Asked if the unpredictability of Afghanistan’s rapid fall to the Taliban was a sign of US intelligence failure, Mr. Khalilzad said: “It’s primarily a matter of Afghan leadership. “We did not anticipate this one.”
Mr. Khalilzad emphasized that it had been agreed that the Taliban would not enter Kabul on 15 August and that power would be transferred peacefully to a Loya Jirga. He also said that Mr. Ghani was more focused on staying in power. In his first media interview since the Taliban took control of Afghanistan, Mr. Ghani said his escape from his country on August 15 was a sudden decision when his security forces at the citadel told him they could no longer protect him and the capital.
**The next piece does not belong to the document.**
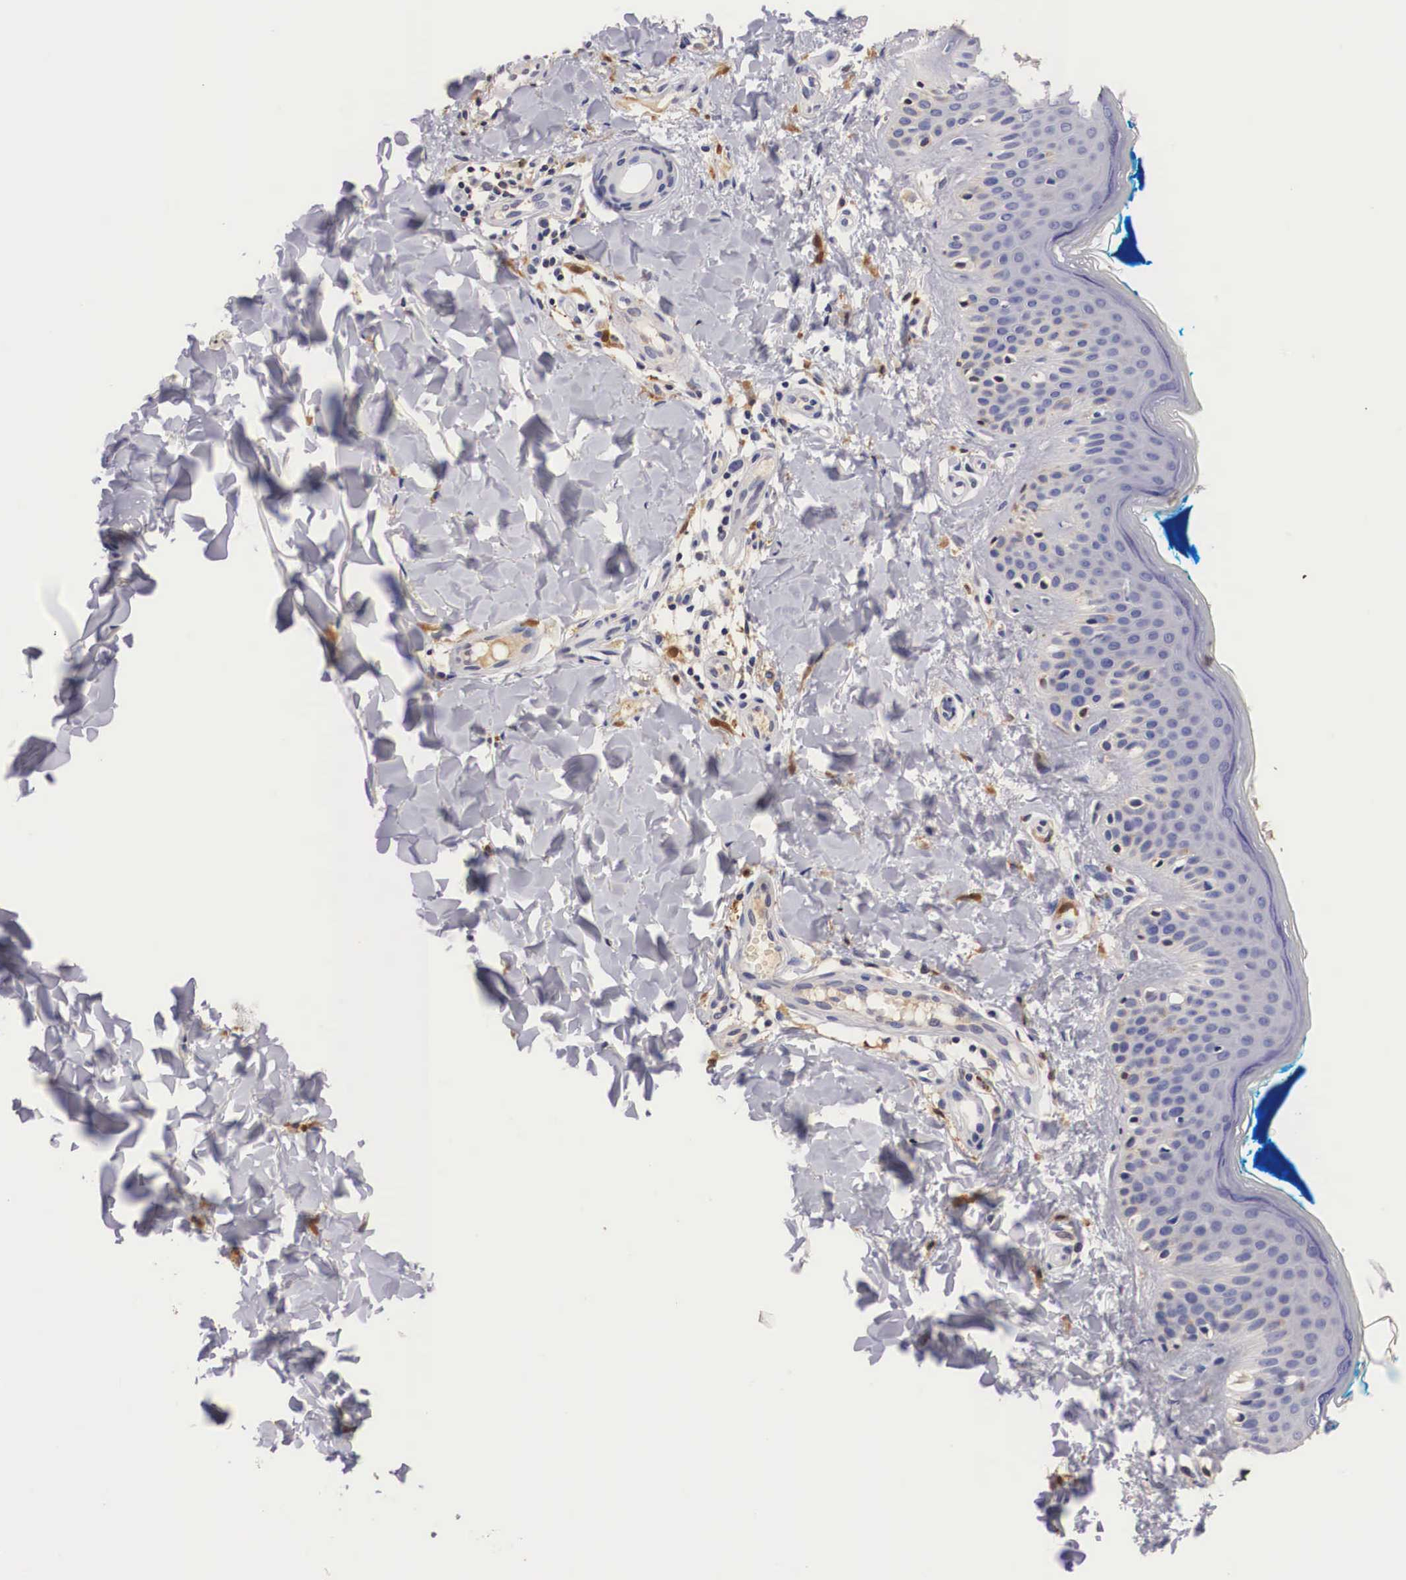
{"staining": {"intensity": "negative", "quantity": "none", "location": "none"}, "tissue": "skin", "cell_type": "Fibroblasts", "image_type": "normal", "snomed": [{"axis": "morphology", "description": "Normal tissue, NOS"}, {"axis": "topography", "description": "Skin"}], "caption": "The image shows no staining of fibroblasts in normal skin. (Brightfield microscopy of DAB IHC at high magnification).", "gene": "RENBP", "patient": {"sex": "female", "age": 17}}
The reactions come as former Afghan President Ashraf Ghani told the BBC: Ashraf Ghani says the US-Taliban peace agreement in Doha was not a peace deal but an exit agreement. He says US officials had told him that the Doha agreement was conditional on fulfilling obligations. “In Kabul, Defense Minister Sparr said it was a conditional agreement, and he reiterated that it was a conditional agreement, and if the Taliban did not fulfill its obligations, the agreement would be rescinded by the United States,” he added.
Ashraf Ghani also denies allegations that millions of dollars have been transferred abroad and says he is ready for an investigation. Ghani says in an interview that it is understandable that people blame him and that they have the right to blame him. The interview comes months after Ashraf Ghani fled Afghanistan. Afghanistan faced a new crisis following Mr. Ghani’s hasty and astonishing departure. According to opinion polls conducted now, there is more poverty than any other. Another threatens Afghanistan.